### LISTED RECORDS:
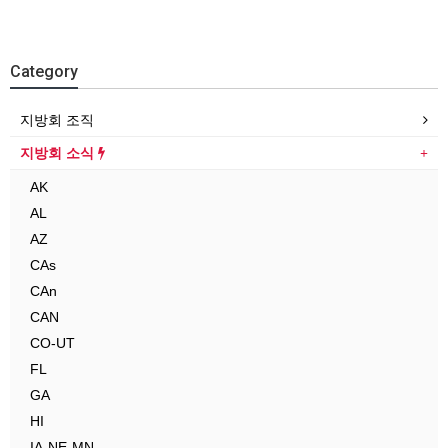
Category
지방회 조직
지방회 소식
AK
AL
AZ
CAs
CAn
CAN
CO-UT
FL
GA
HI
IA-NE-MN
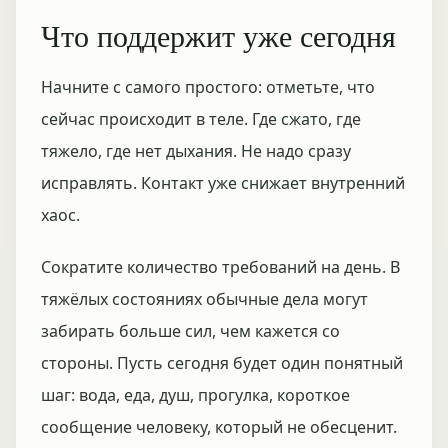
Что поддержит уже сегодня
Начните с самого простого: отметьте, что
сейчас происходит в теле. Где сжато, где
тяжело, где нет дыхания. Не надо сразу
исправлять. Контакт уже снижает внутренний
хаос.
Сократите количество требований на день. В
тяжёлых состояниях обычные дела могут
забирать больше сил, чем кажется со
стороны. Пусть сегодня будет один понятный
шаг: вода, еда, душ, прогулка, короткое
сообщение человеку, который не обесценит.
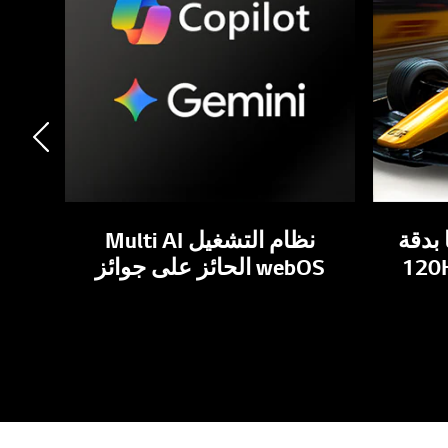
Next
 بدقة
نظام التشغيل Multi AI
webOS الحائز على جوائز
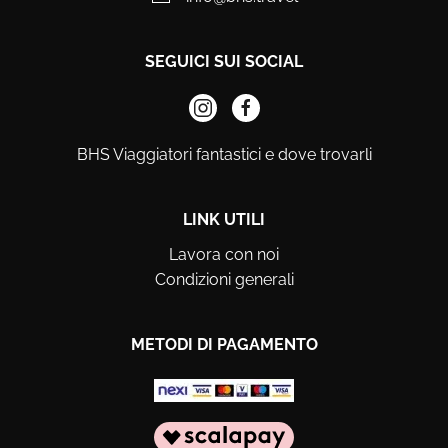
SEGUICI SUI SOCIAL
BHS Viaggiatori fantastici e dove trovarli
LINK UTILI
Lavora con noi
Condizioni generali
METODI DI PAGAMENTO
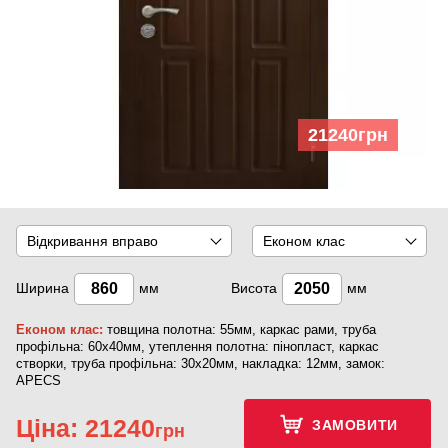
21240
грн
Відкривання вправо
Економ клас
Ширина
мм
Висота
мм
Економ клас:
товщина полотна: 55мм, каркас рами, труба
профільна: 60х40мм, утеплення полотна: пінопласт, каркас
створки, труба профільна: 30х20мм, накладка: 12мм, замок:
APECS
Ціна:
21240
ЗАМОВИТИ
грн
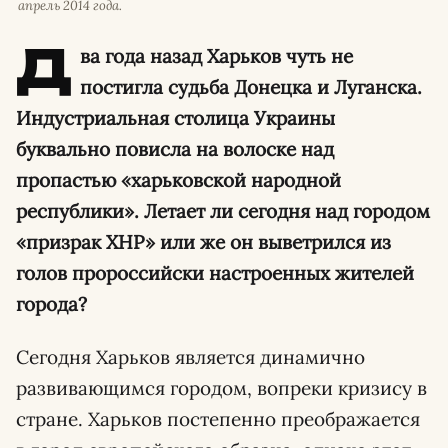
апрель 2014 года.
Д
ва года назад Харьков чуть не
постигла судьба Донецка и Луганска.
Индустриальная столица Украины
буквально повисла на волоске над
пропастью «харьковской народной
республики». Летает ли сегодня над городом
«призрак ХНР» или же он выветрился из
голов пророссийски настроенных жителей
города?
Сегодня Харьков является динамично
развивающимся городом, вопреки кризису в
стране. Харьков постепенно преображается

### EXERCISE REQUIREMENTS:
Write out the records exactly. Do not carry the pictures over.

### RESULT OF THIS TASK:
Category
지방회 조직
지방회 소식
AK
AL
AZ
CAs
CAn
CAN
CO-UT
FL
GA
HI
IA-NE-MN
Что поддержит уже сегодня
Начните с самого простого: отметьте, что
сейчас происходит в теле. Где сжато, где
тяжело, где нет дыхания. Не надо сразу
исправлять. Контакт уже снижает внутренний
хаос.
Сократите количество требований на день. В
тяжёлых состояниях обычные дела могут
забирать больше сил, чем кажется со
стороны. Пусть сегодня будет один понятный
шаг: вода, еда, душ, прогулка, короткое
сообщение человеку, который не обесценит.
Next
 بدقة
نظام التشغيل Multi AI
webOS الحائز على جوائز
SEGUICI SUI SOCIAL
BHS Viaggiatori fantastici e dove trovarli
LINK UTILI
Lavora con noi
Condizioni generali
METODI DI PAGAMENTO
21240
грн
Відкривання вправо
Економ клас
Ширина
мм
Висота
мм
Економ клас:
товщина полотна: 55мм, каркас рами, труба
профільна: 60х40мм, утеплення полотна: пінопласт, каркас
створки, труба профільна: 30х20мм, накладка: 12мм, замок:
APECS
Ціна:
21240
ЗАМОВИТИ
грн
апрель 2014 года.
Д
ва года назад Харьков чуть не
постигла судьба Донецка и Луганска.
Индустриальная столица Украины
буквально повисла на волоске над
пропастью «харьковской народной
республики». Летает ли сегодня над городом
«призрак ХНР» или же он выветрился из
голов пророссийски настроенных жителей
города?
Сегодня Харьков является динамично
развивающимся городом, вопреки кризису в
стране. Харьков постепенно преображается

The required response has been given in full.